■ **Requirement**
Lines in the listing below that hold "agents" are the ones to copy.

■ **Task data**
*** Block opens ***
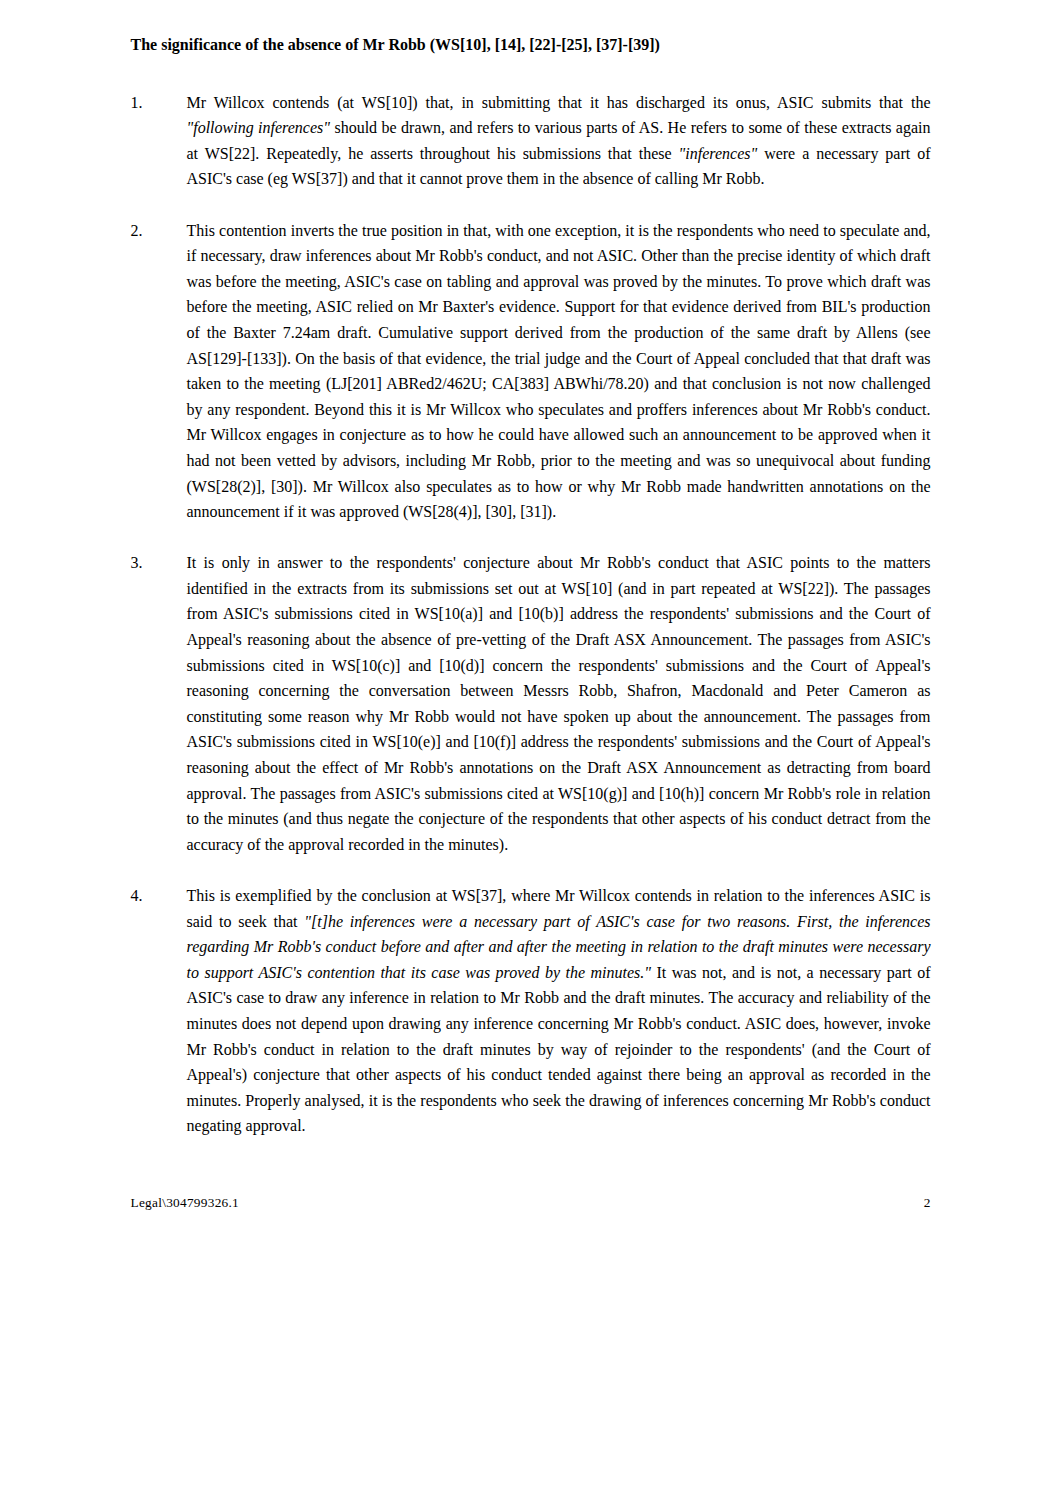The significance of the absence of Mr Robb (WS[10], [14], [22]-[25], [37]-[39])
Mr Willcox contends (at WS[10]) that, in submitting that it has discharged its onus, ASIC submits that the "following inferences" should be drawn, and refers to various parts of AS. He refers to some of these extracts again at WS[22]. Repeatedly, he asserts throughout his submissions that these "inferences" were a necessary part of ASIC's case (eg WS[37]) and that it cannot prove them in the absence of calling Mr Robb.
This contention inverts the true position in that, with one exception, it is the respondents who need to speculate and, if necessary, draw inferences about Mr Robb's conduct, and not ASIC. Other than the precise identity of which draft was before the meeting, ASIC's case on tabling and approval was proved by the minutes. To prove which draft was before the meeting, ASIC relied on Mr Baxter's evidence. Support for that evidence derived from BIL's production of the Baxter 7.24am draft. Cumulative support derived from the production of the same draft by Allens (see AS[129]-[133]). On the basis of that evidence, the trial judge and the Court of Appeal concluded that that draft was taken to the meeting (LJ[201] ABRed2/462U; CA[383] ABWhi/78.20) and that conclusion is not now challenged by any respondent. Beyond this it is Mr Willcox who speculates and proffers inferences about Mr Robb's conduct. Mr Willcox engages in conjecture as to how he could have allowed such an announcement to be approved when it had not been vetted by advisors, including Mr Robb, prior to the meeting and was so unequivocal about funding (WS[28(2)], [30]). Mr Willcox also speculates as to how or why Mr Robb made handwritten annotations on the announcement if it was approved (WS[28(4)], [30], [31]).
It is only in answer to the respondents' conjecture about Mr Robb's conduct that ASIC points to the matters identified in the extracts from its submissions set out at WS[10] (and in part repeated at WS[22]). The passages from ASIC's submissions cited in WS[10(a)] and [10(b)] address the respondents' submissions and the Court of Appeal's reasoning about the absence of pre-vetting of the Draft ASX Announcement. The passages from ASIC's submissions cited in WS[10(c)] and [10(d)] concern the respondents' submissions and the Court of Appeal's reasoning concerning the conversation between Messrs Robb, Shafron, Macdonald and Peter Cameron as constituting some reason why Mr Robb would not have spoken up about the announcement. The passages from ASIC's submissions cited in WS[10(e)] and [10(f)] address the respondents' submissions and the Court of Appeal's reasoning about the effect of Mr Robb's annotations on the Draft ASX Announcement as detracting from board approval. The passages from ASIC's submissions cited at WS[10(g)] and [10(h)] concern Mr Robb's role in relation to the minutes (and thus negate the conjecture of the respondents that other aspects of his conduct detract from the accuracy of the approval recorded in the minutes).
This is exemplified by the conclusion at WS[37], where Mr Willcox contends in relation to the inferences ASIC is said to seek that "[t]he inferences were a necessary part of ASIC's case for two reasons. First, the inferences regarding Mr Robb's conduct before and after and after the meeting in relation to the draft minutes were necessary to support ASIC's contention that its case was proved by the minutes." It was not, and is not, a necessary part of ASIC's case to draw any inference in relation to Mr Robb and the draft minutes. The accuracy and reliability of the minutes does not depend upon drawing any inference concerning Mr Robb's conduct. ASIC does, however, invoke Mr Robb's conduct in relation to the draft minutes by way of rejoinder to the respondents' (and the Court of Appeal's) conjecture that other aspects of his conduct tended against there being an approval as recorded in the minutes. Properly analysed, it is the respondents who seek the drawing of inferences concerning Mr Robb's conduct negating approval.
Legal\304799326.1 2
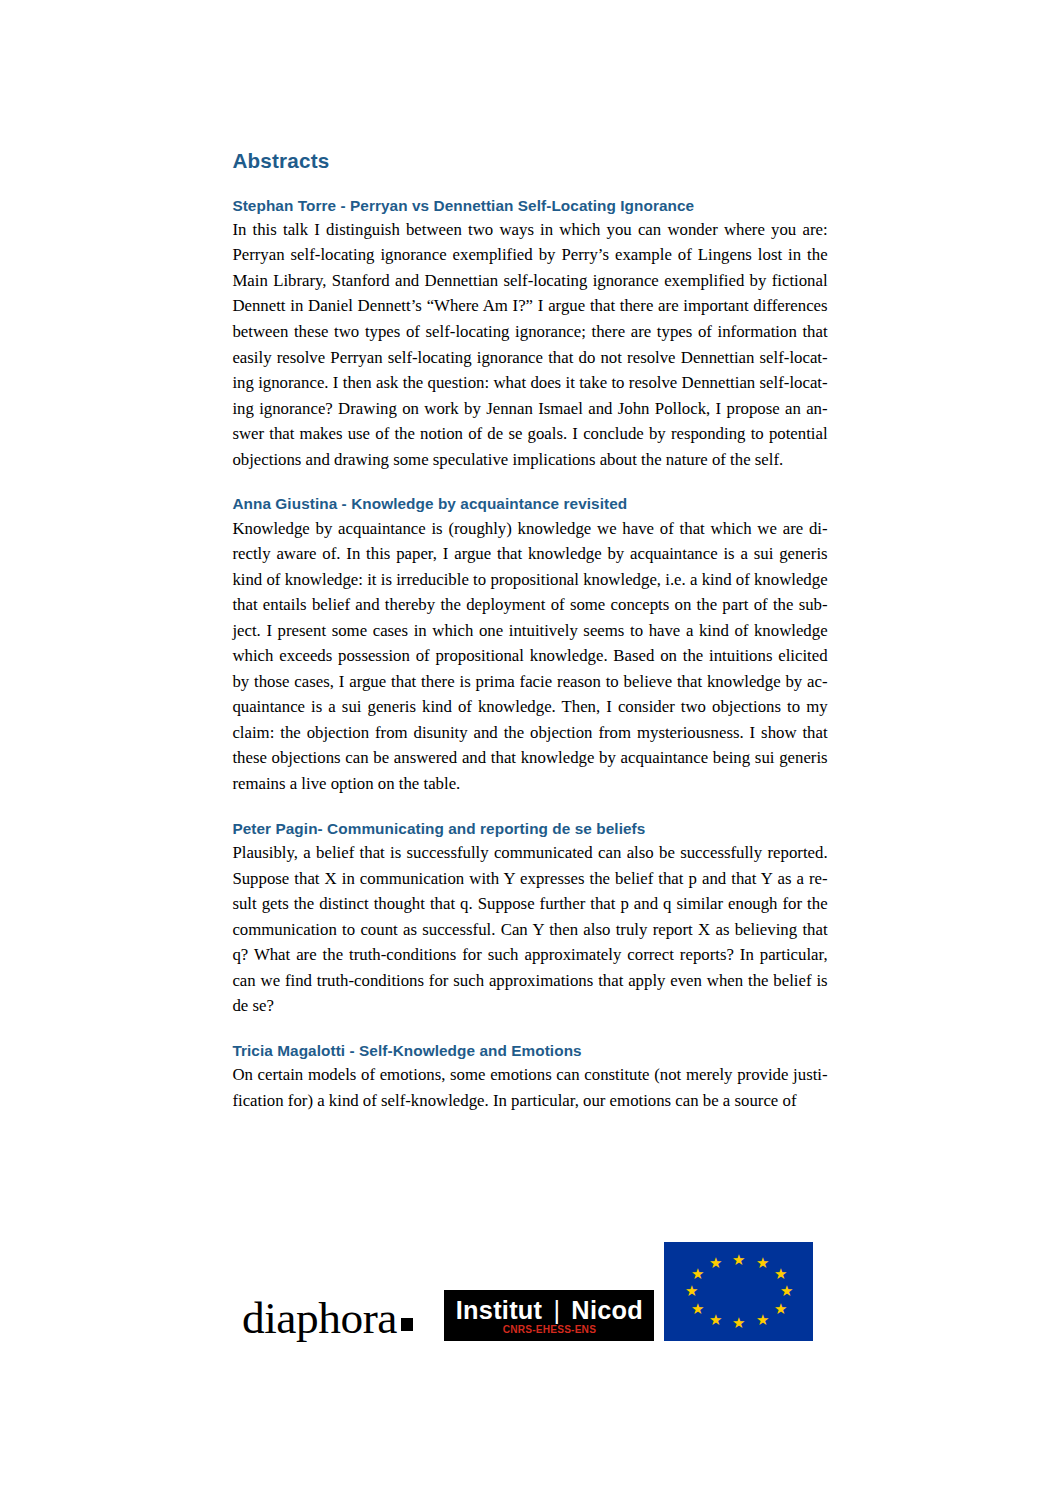Abstracts
Stephan Torre - Perryan vs Dennettian Self-Locating Ignorance
In this talk I distinguish between two ways in which you can wonder where you are: Perryan self-locating ignorance exemplified by Perry’s example of Lingens lost in the Main Library, Stanford and Dennettian self-locating ignorance exemplified by fictional Dennett in Daniel Dennett’s “Where Am I?” I argue that there are important differences between these two types of self-locating ignorance; there are types of information that easily resolve Perryan self-locating ignorance that do not resolve Dennettian self-locating ignorance. I then ask the question: what does it take to resolve Dennettian self-locating ignorance? Drawing on work by Jennan Ismael and John Pollock, I propose an answer that makes use of the notion of de se goals. I conclude by responding to potential objections and drawing some speculative implications about the nature of the self.
Anna Giustina - Knowledge by acquaintance revisited
Knowledge by acquaintance is (roughly) knowledge we have of that which we are directly aware of. In this paper, I argue that knowledge by acquaintance is a sui generis kind of knowledge: it is irreducible to propositional knowledge, i.e. a kind of knowledge that entails belief and thereby the deployment of some concepts on the part of the subject. I present some cases in which one intuitively seems to have a kind of knowledge which exceeds possession of propositional knowledge. Based on the intuitions elicited by those cases, I argue that there is prima facie reason to believe that knowledge by acquaintance is a sui generis kind of knowledge. Then, I consider two objections to my claim: the objection from disunity and the objection from mysteriousness. I show that these objections can be answered and that knowledge by acquaintance being sui generis remains a live option on the table.
Peter Pagin- Communicating and reporting de se beliefs
Plausibly, a belief that is successfully communicated can also be successfully reported. Suppose that X in communication with Y expresses the belief that p and that Y as a result gets the distinct thought that q. Suppose further that p and q similar enough for the communication to count as successful. Can Y then also truly report X as believing that q? What are the truth-conditions for such approximately correct reports? In particular, can we find truth-conditions for such approximations that apply even when the belief is de se?
Tricia Magalotti - Self-Knowledge and Emotions
On certain models of emotions, some emotions can constitute (not merely provide justification for) a kind of self-knowledge. In particular, our emotions can be a source of
diaphora
Institut | Nicod
CNRS-EHESS-ENS
★ ★ ★ ★ ★ ★ ★ ★ ★ ★ ★ ★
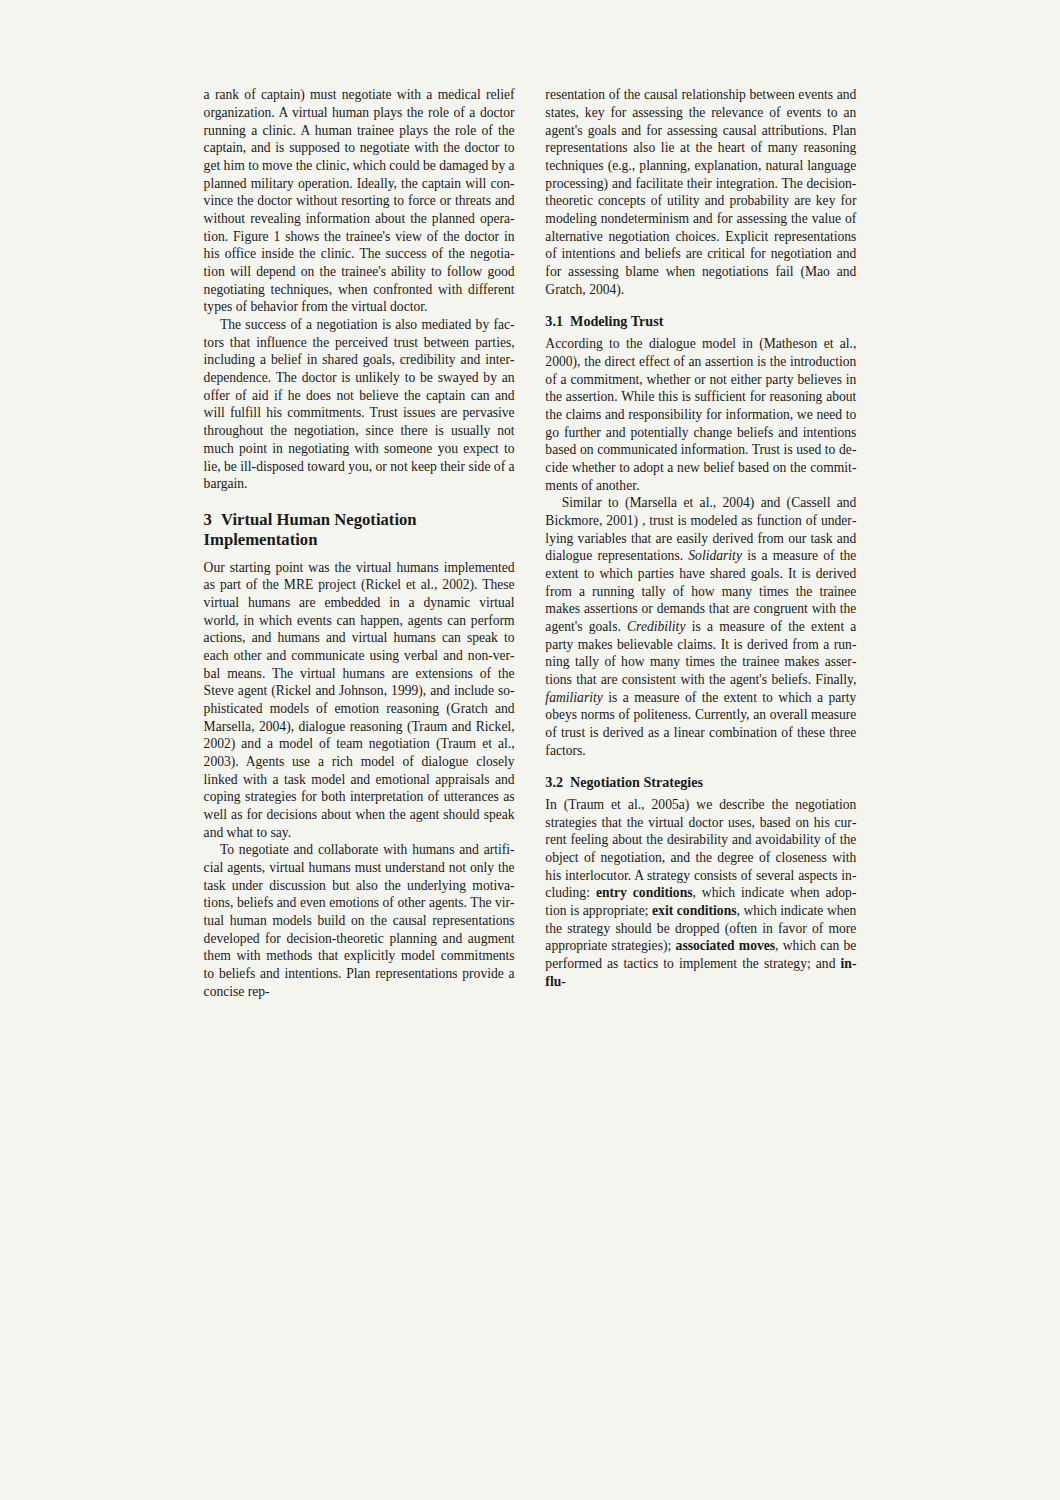a rank of captain) must negotiate with a medical relief organization. A virtual human plays the role of a doctor running a clinic. A human trainee plays the role of the captain, and is supposed to negotiate with the doctor to get him to move the clinic, which could be damaged by a planned military operation. Ideally, the captain will convince the doctor without resorting to force or threats and without revealing information about the planned operation. Figure 1 shows the trainee's view of the doctor in his office inside the clinic. The success of the negotiation will depend on the trainee's ability to follow good negotiating techniques, when confronted with different types of behavior from the virtual doctor.
The success of a negotiation is also mediated by factors that influence the perceived trust between parties, including a belief in shared goals, credibility and interdependence. The doctor is unlikely to be swayed by an offer of aid if he does not believe the captain can and will fulfill his commitments. Trust issues are pervasive throughout the negotiation, since there is usually not much point in negotiating with someone you expect to lie, be ill-disposed toward you, or not keep their side of a bargain.
3 Virtual Human Negotiation Implementation
Our starting point was the virtual humans implemented as part of the MRE project (Rickel et al., 2002). These virtual humans are embedded in a dynamic virtual world, in which events can happen, agents can perform actions, and humans and virtual humans can speak to each other and communicate using verbal and non-verbal means. The virtual humans are extensions of the Steve agent (Rickel and Johnson, 1999), and include sophisticated models of emotion reasoning (Gratch and Marsella, 2004), dialogue reasoning (Traum and Rickel, 2002) and a model of team negotiation (Traum et al., 2003). Agents use a rich model of dialogue closely linked with a task model and emotional appraisals and coping strategies for both interpretation of utterances as well as for decisions about when the agent should speak and what to say.
To negotiate and collaborate with humans and artificial agents, virtual humans must understand not only the task under discussion but also the underlying motivations, beliefs and even emotions of other agents. The virtual human models build on the causal representations developed for decision-theoretic planning and augment them with methods that explicitly model commitments to beliefs and intentions. Plan representations provide a concise rep-
resentation of the causal relationship between events and states, key for assessing the relevance of events to an agent's goals and for assessing causal attributions. Plan representations also lie at the heart of many reasoning techniques (e.g., planning, explanation, natural language processing) and facilitate their integration. The decision-theoretic concepts of utility and probability are key for modeling nondeterminism and for assessing the value of alternative negotiation choices. Explicit representations of intentions and beliefs are critical for negotiation and for assessing blame when negotiations fail (Mao and Gratch, 2004).
3.1 Modeling Trust
According to the dialogue model in (Matheson et al., 2000), the direct effect of an assertion is the introduction of a commitment, whether or not either party believes in the assertion. While this is sufficient for reasoning about the claims and responsibility for information, we need to go further and potentially change beliefs and intentions based on communicated information. Trust is used to decide whether to adopt a new belief based on the commitments of another.
Similar to (Marsella et al., 2004) and (Cassell and Bickmore, 2001) , trust is modeled as function of underlying variables that are easily derived from our task and dialogue representations. Solidarity is a measure of the extent to which parties have shared goals. It is derived from a running tally of how many times the trainee makes assertions or demands that are congruent with the agent's goals. Credibility is a measure of the extent a party makes believable claims. It is derived from a running tally of how many times the trainee makes assertions that are consistent with the agent's beliefs. Finally, familiarity is a measure of the extent to which a party obeys norms of politeness. Currently, an overall measure of trust is derived as a linear combination of these three factors.
3.2 Negotiation Strategies
In (Traum et al., 2005a) we describe the negotiation strategies that the virtual doctor uses, based on his current feeling about the desirability and avoidability of the object of negotiation, and the degree of closeness with his interlocutor. A strategy consists of several aspects including: entry conditions, which indicate when adoption is appropriate; exit conditions, which indicate when the strategy should be dropped (often in favor of more appropriate strategies); associated moves, which can be performed as tactics to implement the strategy; and influ-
*** Block closes ***
■ **Written answer**
Our starting point was the virtual humans implemented as part of the MRE project (Rickel et al., 2002). These virtual humans are embedded in a dynamic virtual world, in which events can happen, agents can perform actions, and humans and virtual humans can speak to each other and communicate using verbal and non-verbal means. The virtual humans are extensions of the Steve agent (Rickel and Johnson, 1999), and include sophisticated models of emotion reasoning (Gratch and Marsella, 2004), dialogue reasoning (Traum and Rickel, 2002) and a model of team negotiation (Traum et al., 2003). Agents use a rich model of dialogue closely linked with a task model and emotional appraisals and coping strategies for both interpretation of utterances as well as for decisions about when the agent should speak and what to say.
To negotiate and collaborate with humans and artificial agents, virtual humans must understand not only the task under discussion but also the underlying motivations, beliefs and even emotions of other agents. The virtual human models build on the causal representations developed for decision-theoretic planning and augment them with methods that explicitly model commitments to beliefs and intentions. Plan representations provide a concise rep-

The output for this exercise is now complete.